Everything is symbolic. The flashback, which involves a benevolent Muslim character played by Siddique, begins during the Eid season. The main attraction at a posh resort are artifacts from the Rani of Jhansi, Krishnadevaraya and Chandragupta Maurya. In other words, real history has been reduced to mere decoration, while alternate histories are being written as we speak. Underneath all these layers lies the story, which is about Rama confronting a ghost from the past – and what is history if not the ghost of the past! Prithviraj Sukumaran plays this ghost. His character's name is Abdullah Marakkar, and that surname lends a host of other associations and meanings to the movie. Prithiviraj is very good in a melodramatic and heroic role that he has to play almost entirely through his eyes. The other good performance comes from a very moving Siddique, who plays the "good Muslim" who has to face a lot of "bad Hindus". To balance things out, there's also an extremist Muslim character, who stays in the sidelines of the story.
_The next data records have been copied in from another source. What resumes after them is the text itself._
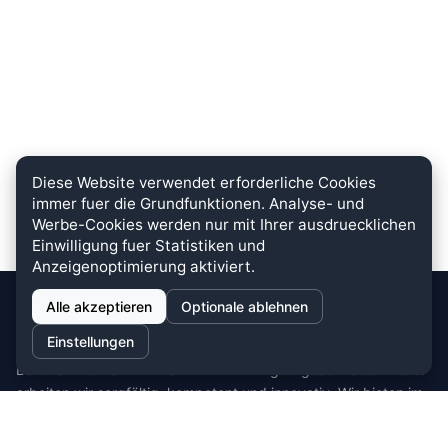
Diese Website verwendet erforderliche Cookies
immer fuer die Grundfunktionen. Analyse- und
Werbe-Cookies werden nur mit Ihrer ausdruecklichen
Einwilligung fuer Statistiken und
Anzeigenoptimierung aktiviert.
Alle akzeptieren
Optionale ablehnen
stein.club
Einstellungen
Bei uns wird KUNDENZUFRIEDENHEIT großgeschrieben. Dafür
arbeiten wir sorgfältig, kompetent und innovativ. Wir bieten im
Bereich Küche, Bad und Stein zahlreiche
Auswahlmöglichkeiten.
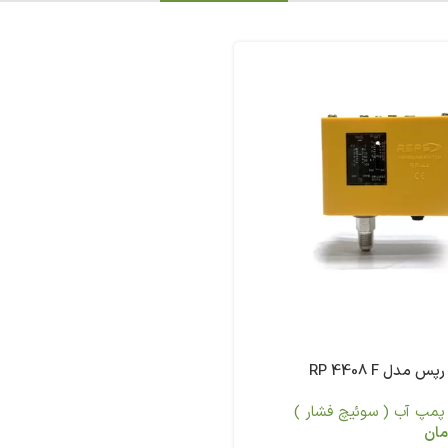
مدل RP 4408 F
پمپ آب ( سوئیچ فشار )
مان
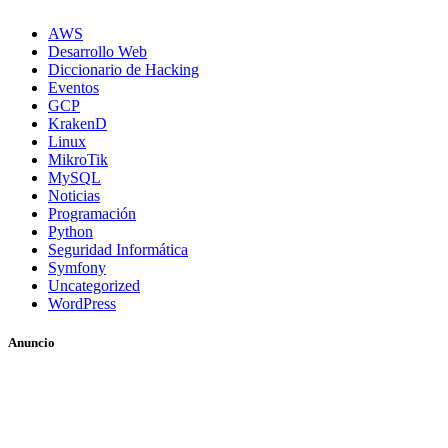
AWS
Desarrollo Web
Diccionario de Hacking
Eventos
GCP
KrakenD
Linux
MikroTik
MySQL
Noticias
Programación
Python
Seguridad Informática
Symfony
Uncategorized
WordPress
Anuncio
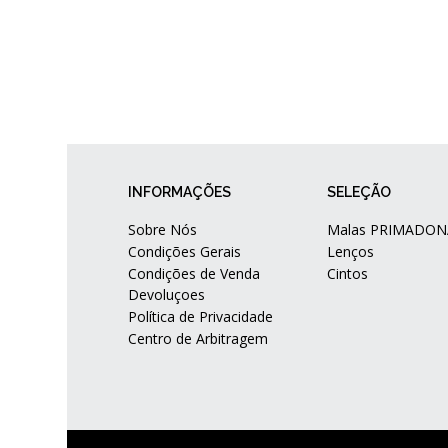
INFORMAÇÕES
SELEÇÃO
Sobre Nós
Malas PRIMADON
Condições Gerais
Lenços
Condições de Venda
Cintos
Devoluçoes
Política de Privacidade
Centro de Arbitragem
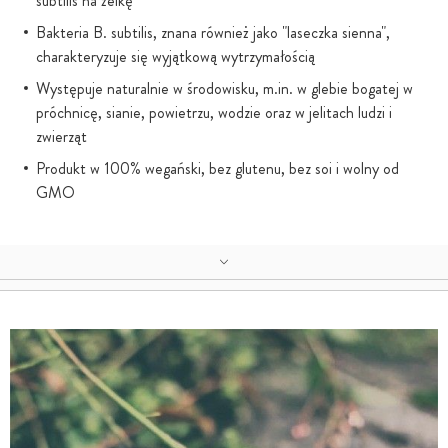
subtilis na żelkę
Bakteria B. subtilis, znana również jako "laseczka sienna",
charakteryzuje się wyjątkową wytrzymałością
Występuje naturalnie w środowisku, m.in. w glebie bogatej w
próchnicę, sianie, powietrzu, wodzie oraz w jelitach ludzi i
zwierząt
Produkt w 100% wegański, bez glutenu, bez soi i wolny od
GMO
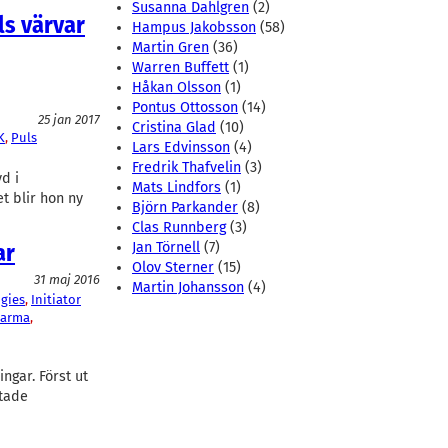
Susanna Dahlgren
(2)
ls värvar
Hampus Jakobsson
(58)
Martin Gren
(36)
Warren Buffett
(1)
Håkan Olsson
(1)
Pontus Ottosson
(14)
25 jan 2017
Cristina Glad
(10)
K
, 
Puls
Lars Edvinsson
(4)
Fredrik Thafvelin
(3)
d i
Mats Lindfors
(1)
t blir hon ny
Björn Parkander
(8)
Clas Runnberg
(3)
ar
Jan Törnell
(7)
Olov Sterner
(15)
31 maj 2016
Martin Johansson
(4)
gies
, 
Initiator
harma
, 
ngar. Först ut
ktade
The problem with Theerppu is that it is so overstuffed with all this symbolism that the main narrative, the main characters feel like afterthoughts retrofitted into an ideological template. The other actors are Indrajith Sukumaran, Isha Talwar, Vijay Babu, Saiju Kurup, and Hannah Reji Koshy. I would have liked to know more about a man's descent to insanity, or another man's feelings about a wife who is possibly cheating on him. Had these issues – which are particular to this story, and not about the world at large – been explored, we might have cared more about the ideological stances in the screenplay. Instead, we keep veering away to Gandhi, Covid, Syria, to men impersonating race-obsessed killers like a Hitler and Mussolini, to a tattoo that says "Carpe Diem", or seize the day… The big message is stated as a piece of dialogue: When you kill the powerless, they win the war with their own death. But as a film, the real message is this: Don't make the subtext the text. If we don't care about the story or the characters, it's unlikely we'll care about the message.